◆ **Entries supplied**:
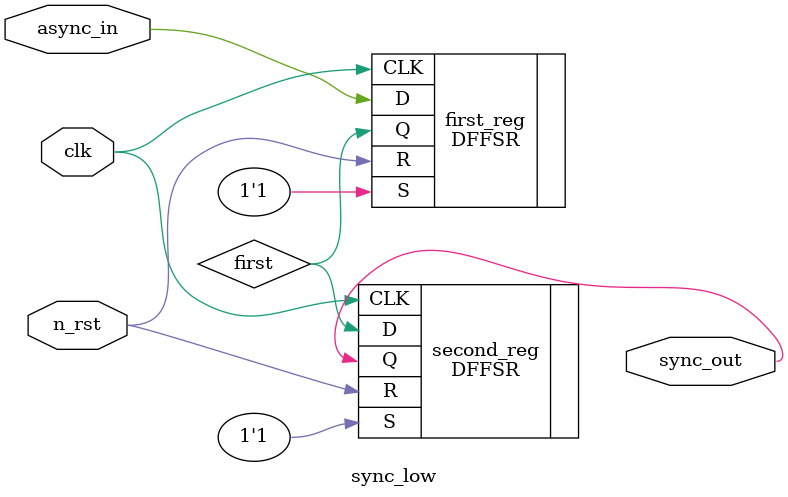
<source format=v>


module sync_low ( clk, async_in, n_rst, sync_out );
  input clk, async_in, n_rst;
  output sync_out;
  wire   first;

  DFFSR first_reg ( .D(async_in), .CLK(clk), .R(n_rst), .S(1'b1), .Q(first) );
  DFFSR second_reg ( .D(first), .CLK(clk), .R(n_rst), .S(1'b1), .Q(sync_out)
         );
endmodule


</source>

◆ **Work order**: Which lines of the material above hold the string "DFFSR"? Pull them out.

◆ **Task result**:
  DFFSR first_reg ( .D(async_in), .CLK(clk), .R(n_rst), .S(1'b1), .Q(first) );
  DFFSR second_reg ( .D(first), .CLK(clk), .R(n_rst), .S(1'b1), .Q(sync_out)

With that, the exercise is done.